Important as it is to control the in-store experience, the challenge can hardly be overstated. Products may be sold in tens of thousands of retail outlets after going through two or three layers of distributors. Companies often have limited visibility into what happens at the moment of purchase. Inconsistent merchandising, packaging, and in-store promotions can easily overshadow superior products and carefully crafted advertising strategies.
The first step in avoiding such waste is gaining a clear view of the retail landscape—how it is segmented and where the priority outlets are. Companies must then develop tailored control systems based on incentive schemes, collaboration with distributors, and retail-management programs. For priority outlets, companies must often deploy a heavy-control model using supervisors and mystery shoppers with supporting IT infrastructure to ensure that the performance of stores is visible enough to assess.
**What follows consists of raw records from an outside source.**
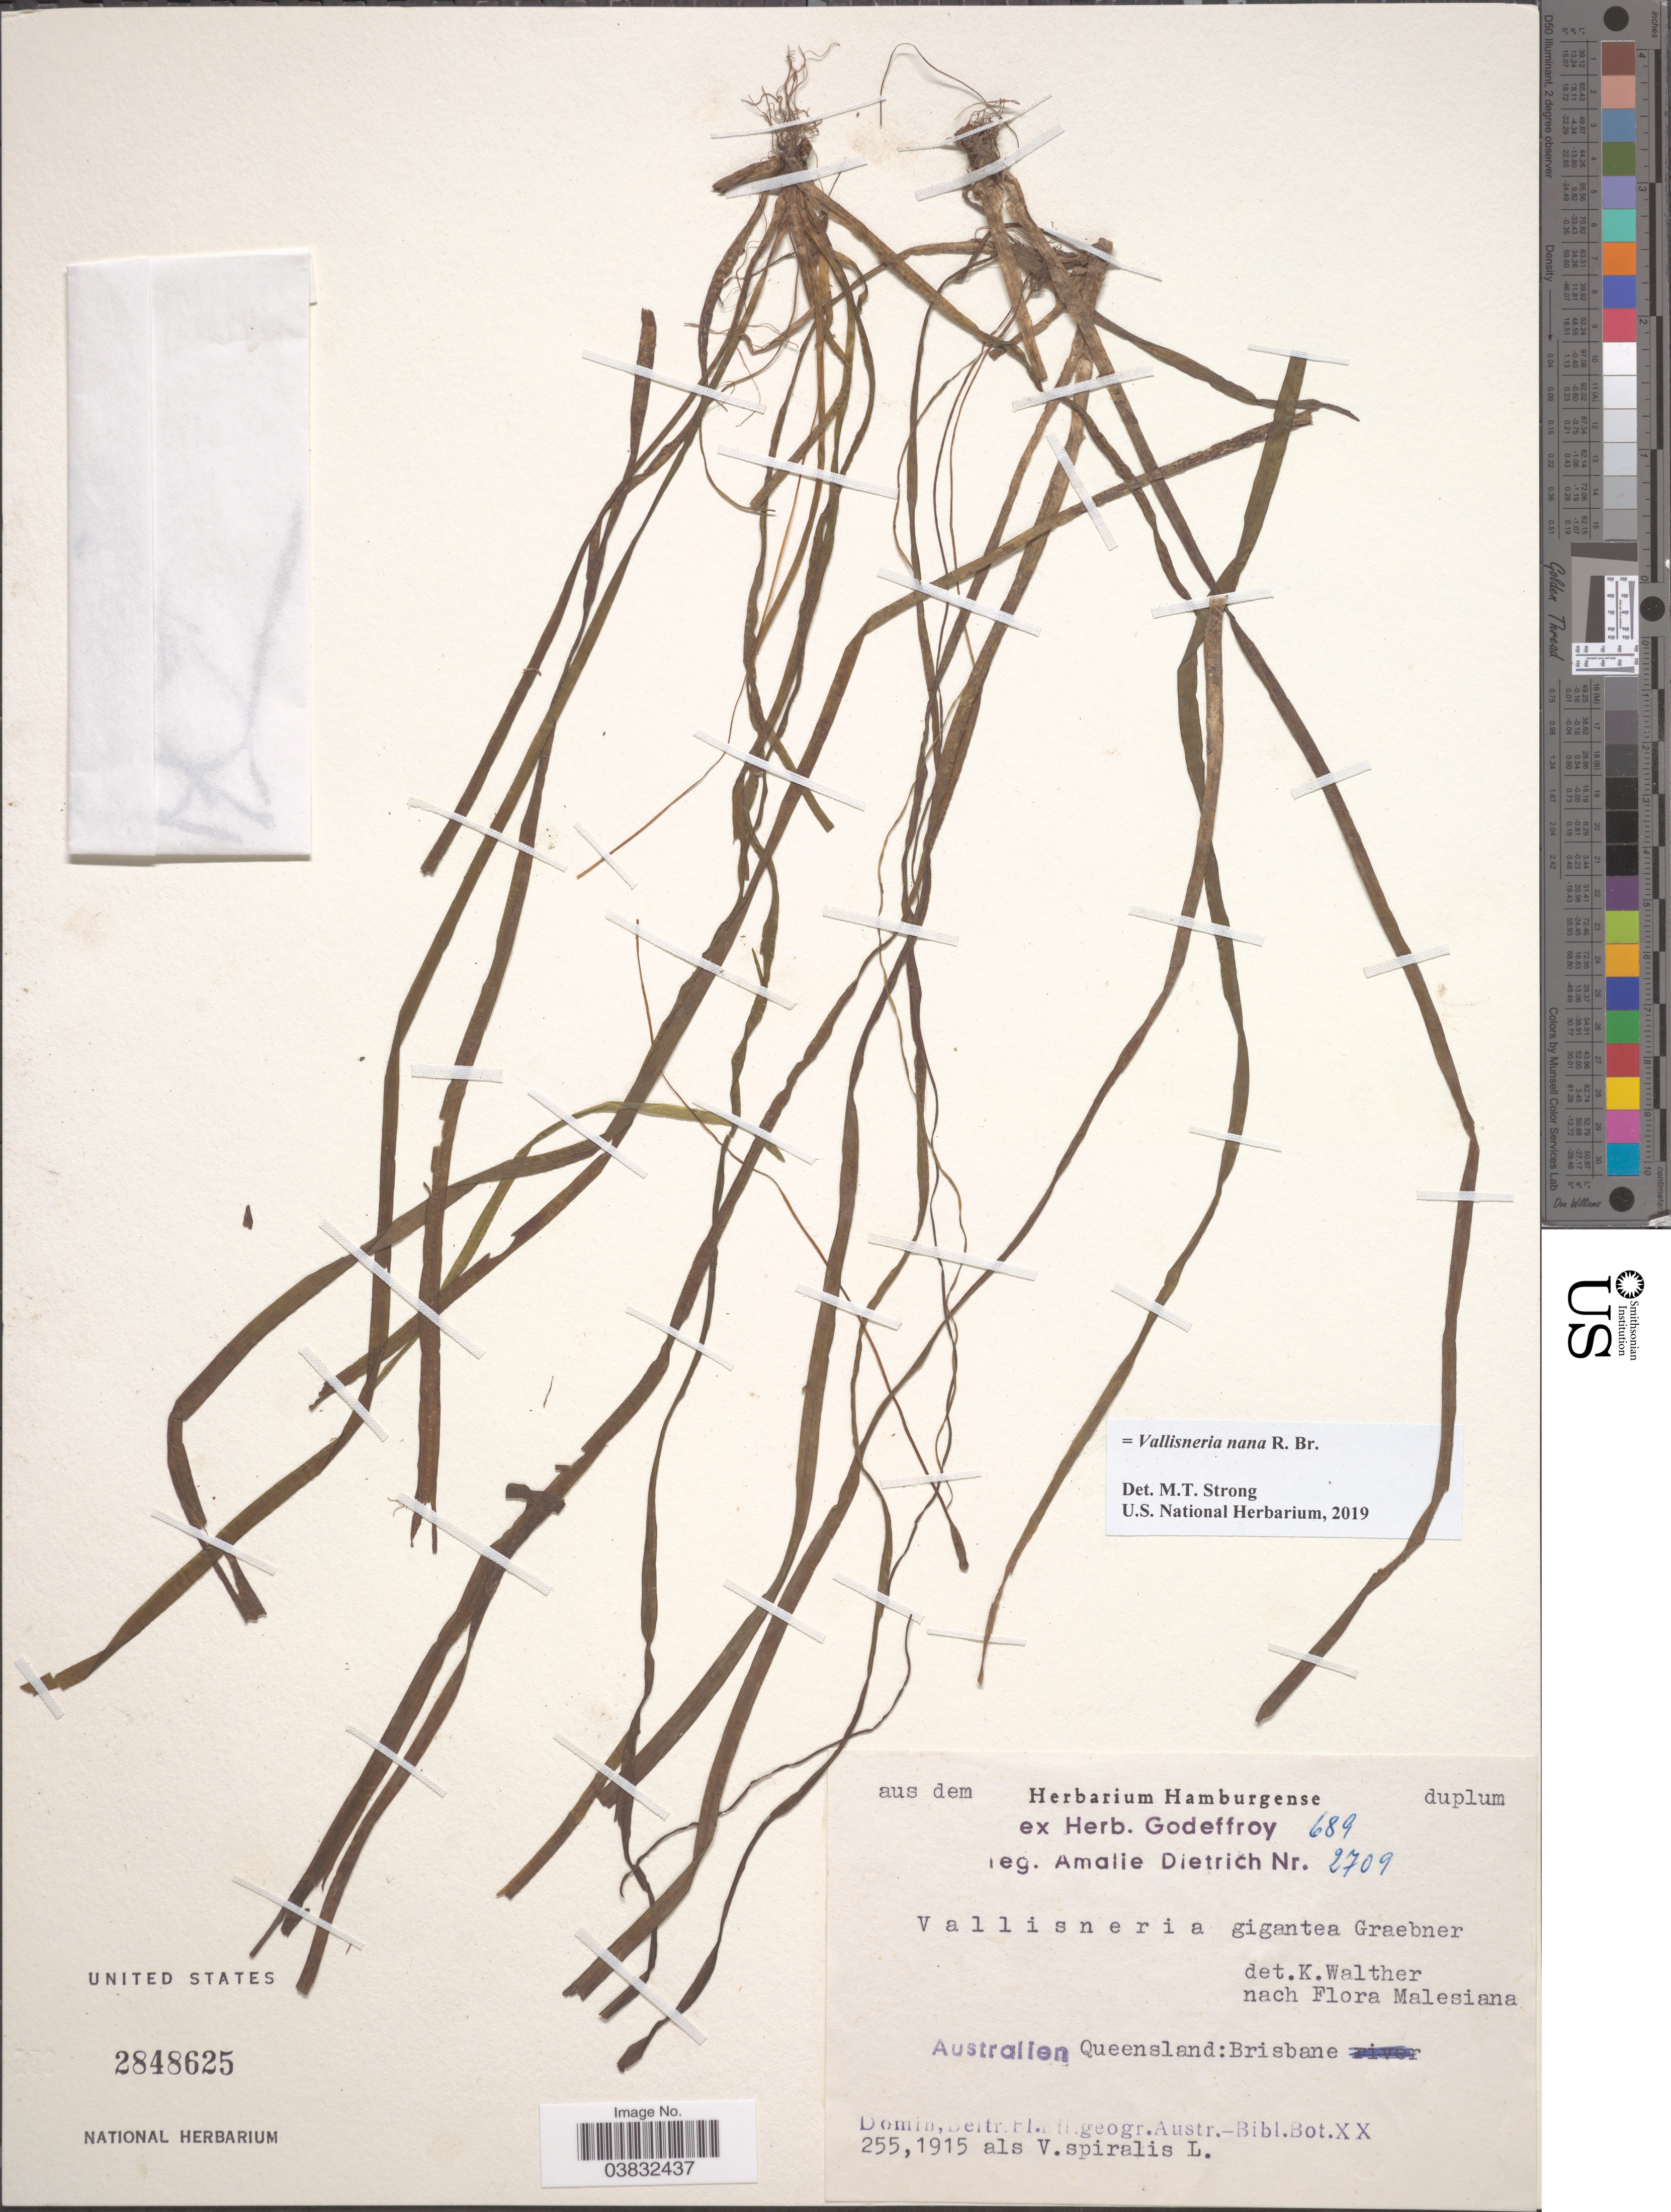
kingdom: Plantae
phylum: Tracheophyta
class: Liliopsida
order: Alismatales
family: Hydrocharitaceae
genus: Vallisneria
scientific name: Vallisneria nana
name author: R. Br.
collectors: A. G. Dietrich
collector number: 2709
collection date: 1915-05-25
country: Australia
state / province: Queensland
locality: Brisbane.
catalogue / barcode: US 2848625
Unilever deploys massive resources in India to cover 1.5 million stores in tens of thousands of villages. Many of the salespeople carry a handheld device so that they can book replenishment orders anywhere, anytime, and synch their data with distributors. In Indonesia, Coca-Cola sells 40 percent of its volume directly to local retailers, with whom it collaborates closely. The lion’s share of Coke’s remaining Indonesian volume is sold to wholesalers with fewer than five employees and less than $100,000 in annual revenues. These wholesalers, in turn, distribute Coke products to small retailers. To improve in-store execution in the many outlets Coca-Cola doesn’t serve directly, the company deploys additional support, including supplying them with free coolers and dispensers and providing sales effectiveness training for merchants (for more on the in-store battle, see “From oxcart to Wal-Mart: Four keys to reaching emerging-market consumers”).
Although these principles—harnessing word of mouth, getting brands into a consumer’s initial consideration set, and emphasizing in-store execution—may sound obvious, acting on them is not easy. It requires bold investment decisions, efforts to build the skills of local teams, and the courage to operate in ways that are fundamentally different from what headquarters might regard as normal. Fortunately, the potential rewards are commensurate. When emerging-market consumers perceive a brand consistently and positively across the major touch points, including friends and family and the in-store experience, they are far more likely to choose that brand, profiting companies that spend smartly rather than heavily.